We Found The Oil Conspiracy!

Ever since prices began spiking at the gas pumps last year, people have demanded an investigation into why the costs of filling one’s tank has skyrocketed. Conspiracy theories have abounded, especially in the blogosphere, complete with energy executives deliberately overbidding for crude oil and artificially holding down refinery capacity. Now, however, the New York Times has found the conspiracy in Washington DC, where they meet every day under a big dome and plot to run our lives and spend our money:

Nine months after Congress passed major energy legislation, one provision affecting gasoline formulas is helping to drive the price of gas up much faster than the rising price of crude oil.
And because the new gasoline recipe contains less energy, mileage per gallon is declining.
On Friday, the 270th day after President Bush signed the Energy Policy Act of 2005, the law ended the requirement that gasoline sold in areas prone to air pollution include an “oxygenate,” or a molecule including hydrogen, carbon and oxygen. A result is that refiners over most of the country’s big gasoline markets, anticipating the rule, have already dropped the chemical MTBE. …
To replace it, refiners have turned in part to ethanol, which is also an oxygenate but not a pollution worry.
Ethanol, which is made from corn, costs more than gasoline, though, and shipping it from the Midwest, where it is made, is cumbersome and expensive, because it has to go by barge, railroad tank car or tanker truck, rather than pipeline.

MTBE has been an environmental problem for years, and many groups have lobbied to get it out of gasoline formulations in the states which required it as well as at the federal level. The change enacted by Congress and signed by Bush allows them to finally rid themselves of a litigation nightmare.

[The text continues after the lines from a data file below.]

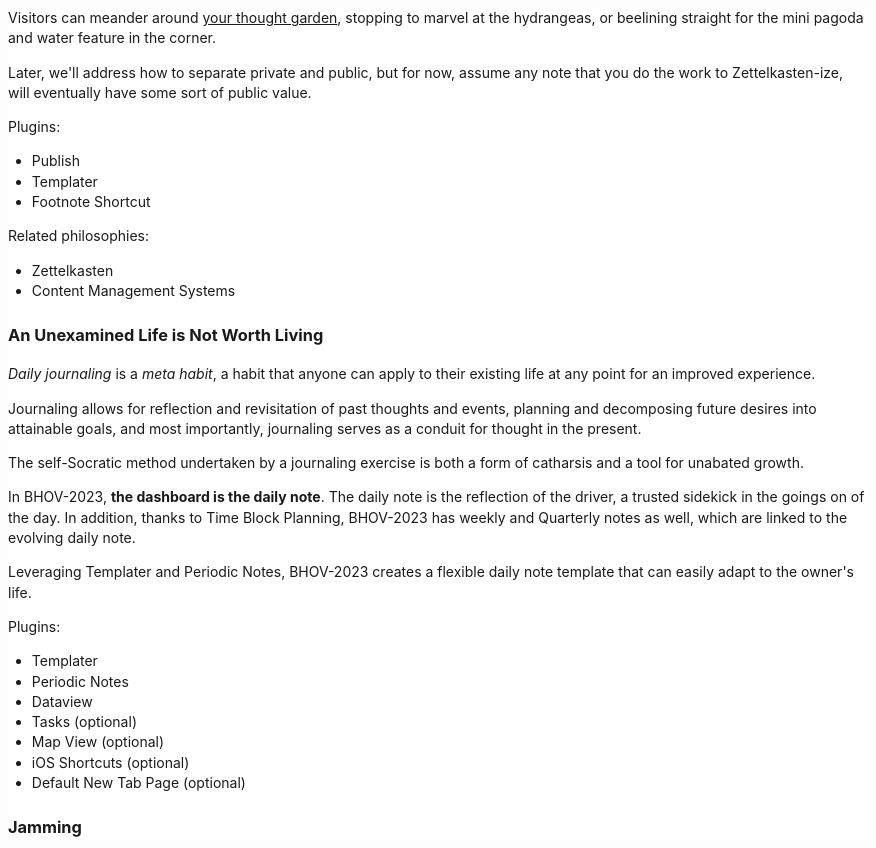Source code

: 
Visitors can meander around [your thought garden](https://www.bramadams.dev), stopping to marvel at the hydrangeas, or beelining straight for the mini pagoda and water feature in the corner.


Later, we'll address how to separate private and public, but for now, assume any note that you do the work to Zettelkasten-ize, will eventually have some sort of public value.


Plugins:


* Publish
* Templater
* Footnote Shortcut


Related philosophies:


* Zettelkasten
* Content Management Systems


### An Unexamined Life is Not Worth Living


*Daily journaling* is a *meta habit*, a habit that anyone can apply to their existing life at any point for an improved experience.


Journaling allows for reflection and revisitation of past thoughts and events, planning and decomposing future desires into attainable goals, and most importantly, journaling serves as a conduit for thought in the present.


The self-Socratic method undertaken by a journaling exercise is both a form of catharsis and a tool for unabated growth.


In BHOV-2023, **the dashboard is the daily note**. The daily note is the reflection of the driver, a trusted sidekick in the goings on of the day. In addition, thanks to Time Block Planning, BHOV-2023 has weekly and Quarterly notes as well, which are linked to the evolving daily note.


Leveraging Templater and Periodic Notes, BHOV-2023 creates a flexible daily note template that can easily adapt to the owner's life.


Plugins:


* Templater
* Periodic Notes
* Dataview
* Tasks (optional)
* Map View (optional)
* iOS Shortcuts (optional)
* Default New Tab Page (optional)


### Jamming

In fact, it all but requires them to do so, because the one defense they have against class-action lawsuits in the future will be the government requirement to use the additive.
This creates a problem for consumers, however, because MTBE is both cheaper and more efficient than ethanol. The usefulness of any energy product relates to the amount of energy released from it. Ethanol releases only two-thirds of the energy released by MTBE, which means that the formulations at the gas pump release less energy for car engines. The emissions may be cleaner, but the engine must burn more fuel to achieve the same power output. That results in lower gas mileage and more frequent refills.
Now we have a commodity that already has production issues after Hurricane Katrina, leading to higher spot prices for the refined product. Gasoline is a commodity in its own right, a fact not well known by the public. We import refined gasoline as well as crude for our own refineries. With demand increasing for the same level of usage, that pushes commodity prices higher. Thanks to the higher cost of ethanol over MTBE, the cost of gasoline increases even further, and because it takes more effort and energy to transport ethanol, the increased reliance on it impacts the supply even more and drives up the cost even further.
The best part of the story is that oxygenates aren’t even necessary in modern automobiles. Gas providers used it in anticipation of a continuing federal requirement for oxygenates, but that has now ended. Oxygenates only improve emissions on cars with the more inefficient carburetors rather than fuel-injection systems and oxygen sensors. The cars handle the process automatically, without additives or federal oversight. Unfortunately, no one knew that the administration would eliminate oxygenation requirements altogether, and individual state formulations may still require it.
As usual, if someone wants to find a conspiracy on why markets don’t behave rationally, one need look no further than Congress and the federal bureaucracy to find the dastardly plot.